Le matin de mon retour de Bergerac, il y avait une grande agitation sur les listes de discussion du parti. L’affiche officielle d’Anne Hidalgo à Paris venait de sortir, ornée du logo Front de gauche. Elle est vécue dans nos rangs comme une gifle très dure. Après quinze jours d’attente, nous avions eu la publication d’un texte cauteleux, en pur charabia, dont on nous a d’abord annoncé que son application rendrait tout plus clair. Ensuite, lundi, Marie Pierre Vieu prenait des engagements fermes au nom de la direction communiste, devant les responsables communistes parisiens, devant Eric Coquerel, secrétaire national de notre parti, et Martine Billard, notre co-présidente. Le logo ne serait pas mis sur les documents officiels de la campagne socialiste. C’est-à-dire aucune affiche officielle, profession de foi, bulletin de vote. Une confirmation écrite était annoncée pour le lendemain. Cette disposition ne serait pas étendue à toutes les villes, mais elle le serait cependant là où les communistes font liste commune avec des ministres du gouvernement. Certes, c’était là une réponse à minima, mais elle permettait de tourner la page. En fait la réponse écrite et « claire » de la direction communiste est bien venue le mercredi. Elle a été publiée sur les murs de Paris : sous le visage de la candidate du PS, sur l’affiche officielle, on peut voir le logo du « Front de gauche ». Retour à la case départ, mais cette fois ci avec une duperie organisée. A cette heure, j’avoue ma perplexité. « La crise est derrière nous », avait pourtant déclaré Pierre Laurent. Je ne m’attendais pas à ce retour volontaire dans la crise. Pourquoi ce revirement ? J’essaie de le comprendre.

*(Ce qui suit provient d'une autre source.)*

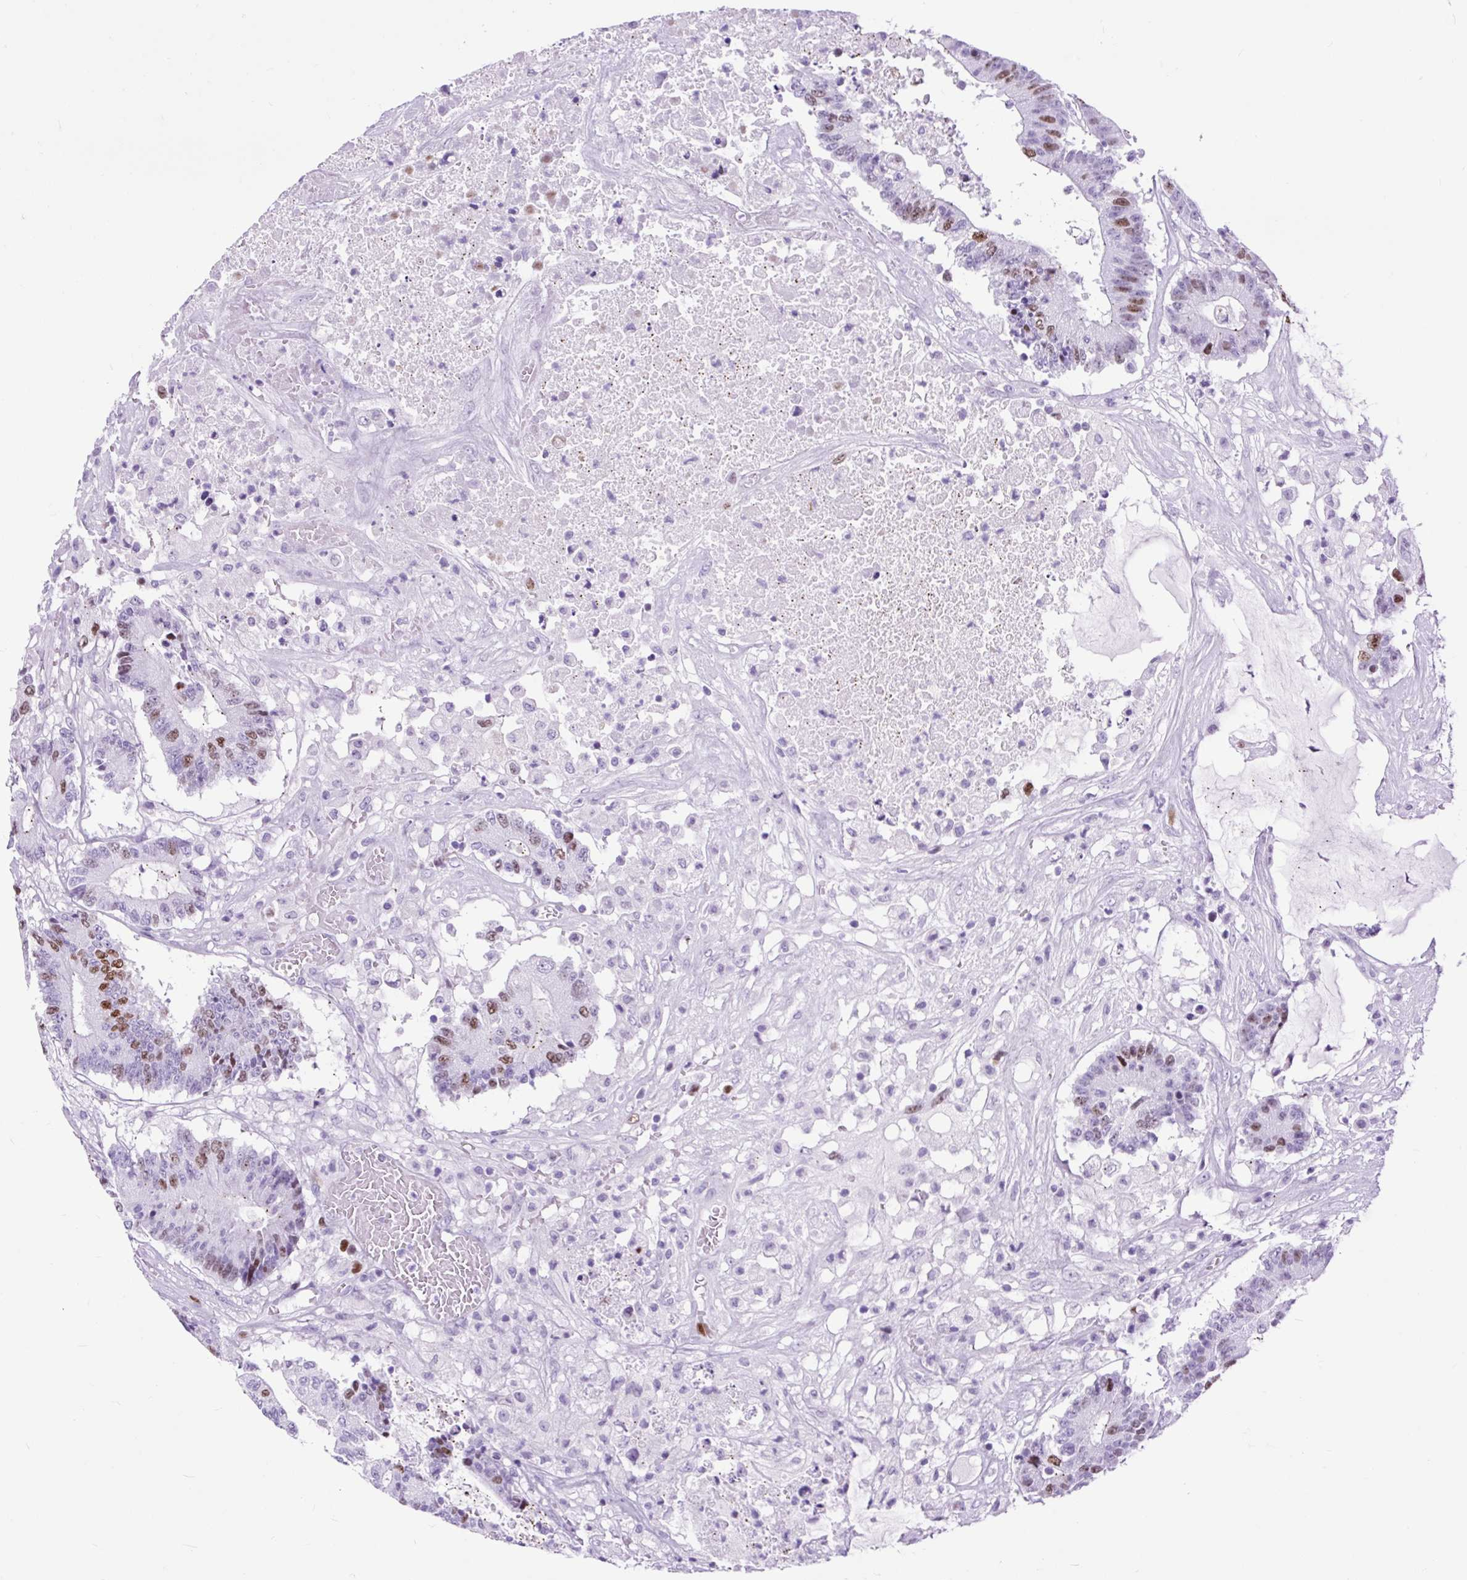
{"staining": {"intensity": "moderate", "quantity": "<25%", "location": "nuclear"}, "tissue": "colorectal cancer", "cell_type": "Tumor cells", "image_type": "cancer", "snomed": [{"axis": "morphology", "description": "Adenocarcinoma, NOS"}, {"axis": "topography", "description": "Colon"}], "caption": "Moderate nuclear staining is identified in approximately <25% of tumor cells in colorectal cancer (adenocarcinoma).", "gene": "RACGAP1", "patient": {"sex": "female", "age": 84}}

Pitoyable direction du PCF de Paris qui n’ose plus s’afficher sous son seul nom, ni assumer ses choix politiques sous son propre drapeau. Mais que le dépit ne nous égare pas. Je dis que le piège, ce serait de confondre ce pauvre avatar parisien avec le parti informel des communistes que je rencontre partout sur le terrain. Ceux-là tiennent parole, et restent faits de fraternité, d’honnêteté et de courage individuel. Le devoir d’unité et l’exigence de clarté peuvent marcher de pair. Avec tous ceux qui le veulent, de quelqu’horizon qu’ils viennent à gauche, il faut continuer à ouvrir la marche sur cette ligne de crête.

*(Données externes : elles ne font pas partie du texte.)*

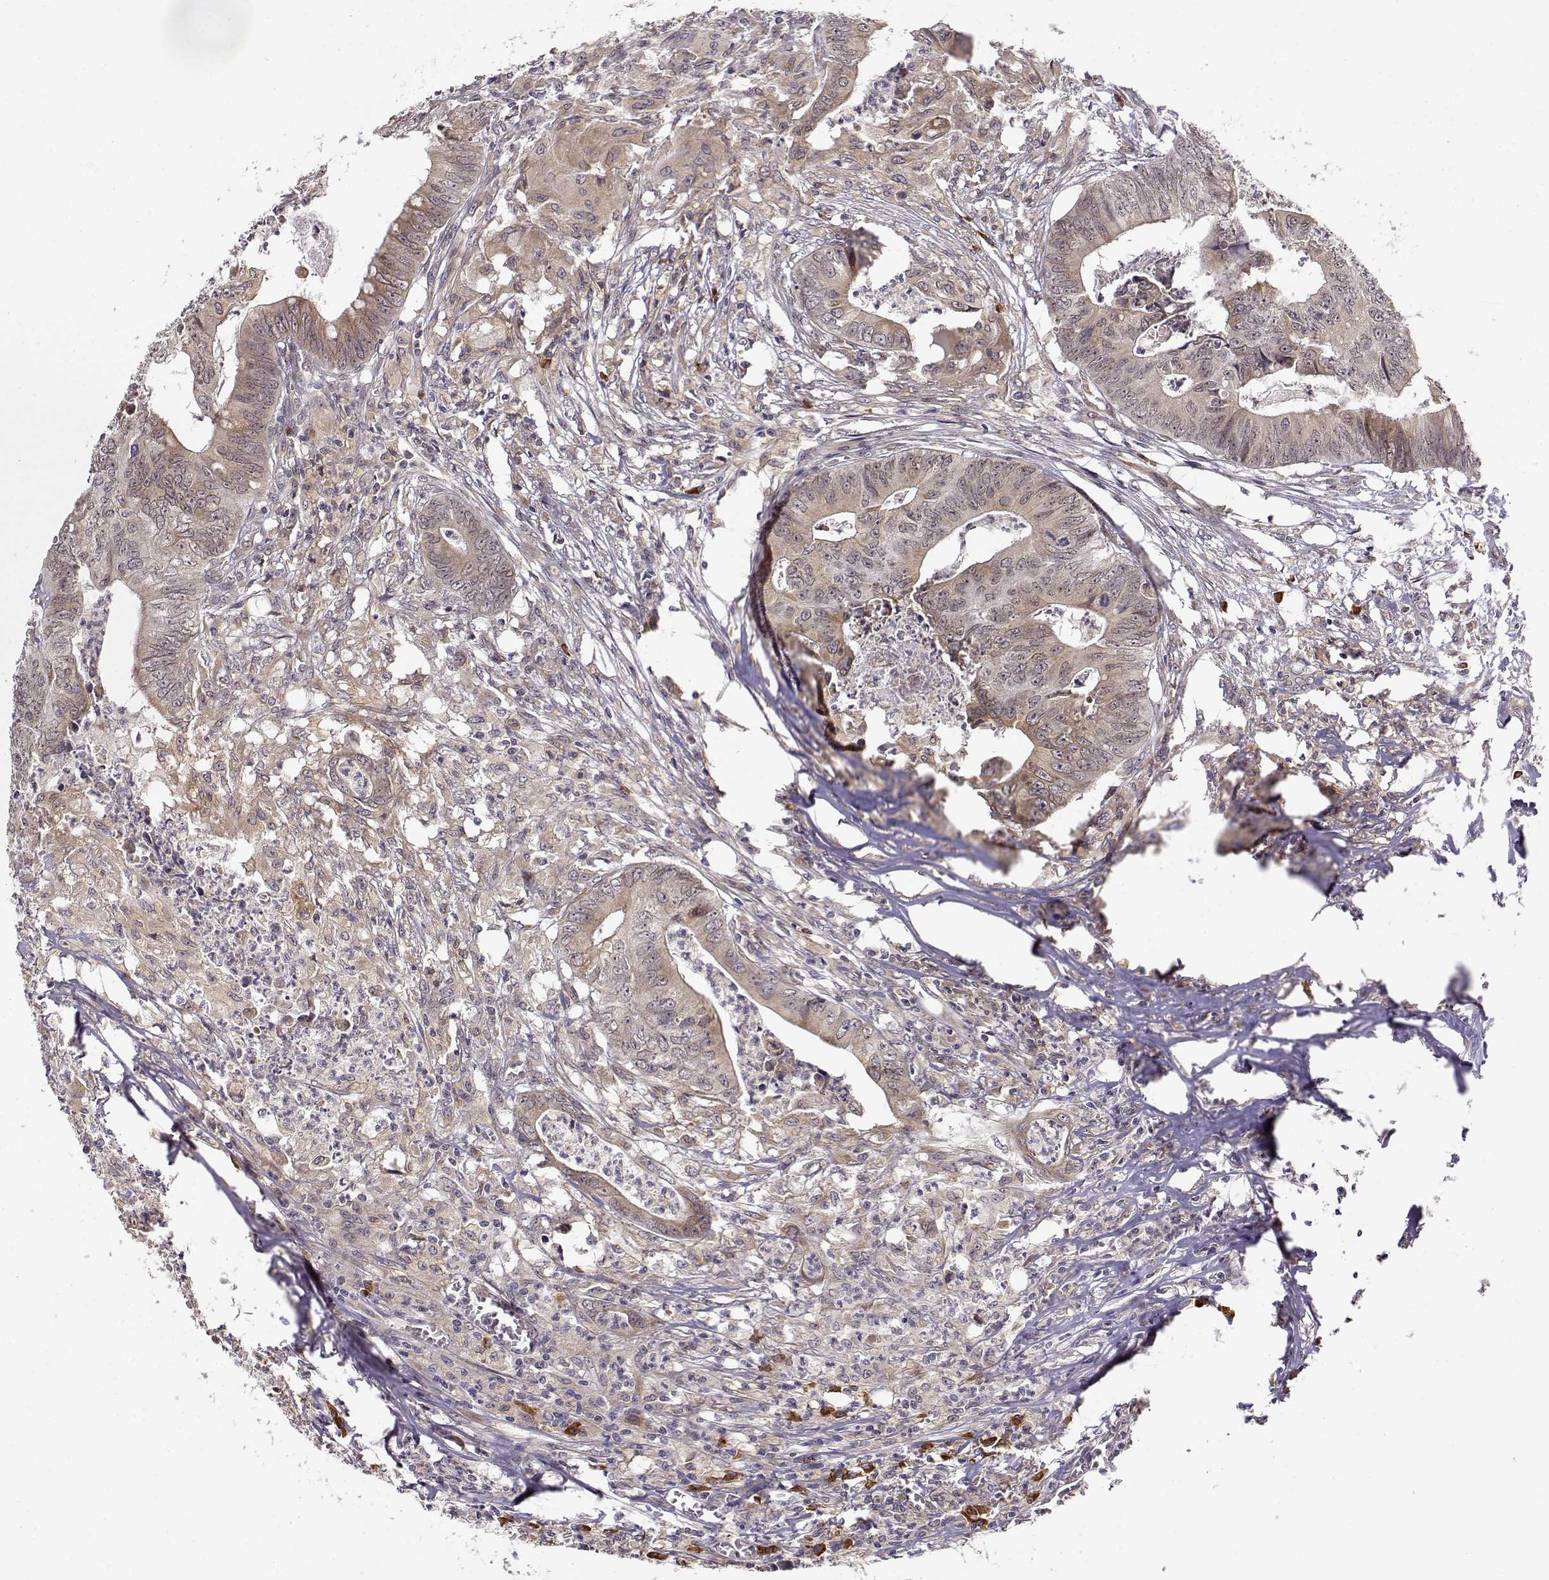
{"staining": {"intensity": "weak", "quantity": ">75%", "location": "cytoplasmic/membranous"}, "tissue": "colorectal cancer", "cell_type": "Tumor cells", "image_type": "cancer", "snomed": [{"axis": "morphology", "description": "Adenocarcinoma, NOS"}, {"axis": "topography", "description": "Colon"}], "caption": "A high-resolution image shows immunohistochemistry (IHC) staining of adenocarcinoma (colorectal), which reveals weak cytoplasmic/membranous expression in approximately >75% of tumor cells.", "gene": "ERGIC2", "patient": {"sex": "male", "age": 84}}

Pour le reste, à quoi bon discuter encore ? Je pense que nombre de citoyens qui s’intéressent au sujet se sont fait leur idée sur ce naufrage. Le problème, ce n’est plus tant l’exécutant de la manœuvre. Le problème vient plutôt des commanditaires à qui cette manœuvre profite. Madame Hidalgo le sait parfaitement : ce n’est pas le Front de gauche qui est sur sa liste. Doit-on en déduire qu’elle veut utiliser notre sigle pour détourner des électeurs en les trompant ? Madame Hidalgo est la bénéficiaire de cette tentative de détournement de suffrages. Mais l’a-t-elle sollicité ? Voilà la question qu’il faut se poser. Il ne faudrait pas accuser et découvrir ensuite que chacun, et même elle, aura été manipulée. Pour ma part, je n’imaginais pas Anne Hidalgo dans ce rôle médiocre. Ce n’était pas l’idée que je me faisais d’elle. De toute façon, la réplique viendra.

Elle viendra dans les urnes. Tout le monde le sait. D’où la hargne des socialistes et de leurs supplétifs sur le terrain. Le résultat nous sera acquis à proportion de la difficulté que nous aurons surmontée. La construction politique, qui résultera du travail accompli sous notre drapeau indépendant, élargit les rangs des têtes dures et l’influence de nos idées. D’ores et déjà nous sommes la troisième force dans les enquêtes, si orientées qu’elles soient. Oui, c’est dur pour nous. Nous affrontons toutes les difficultés habituelles plus une armée de tireurs dans le dos. Et la tenaille est de retour. D’un côté, des sondages aux questions bien orientées, où n’est jamais évoqué le nom du Front de gauche (le staff d’Hidalgo y veille avec soin) ni le mien, qui appuie pourtant très visuellement la liste de Danielle Simonnet. Celle-ci est présentée comme « liste PG », comme si nous étions seuls en lice. De l’autre côté de la pince, c’est de nouveau la mise à l’écart médiatique et le harcèlement de la bien pensance. Tous jouent la bienveillante cécité avec un PS parisien donné gagnant d’avance, pour qui cette élection est vécue comme une formalité.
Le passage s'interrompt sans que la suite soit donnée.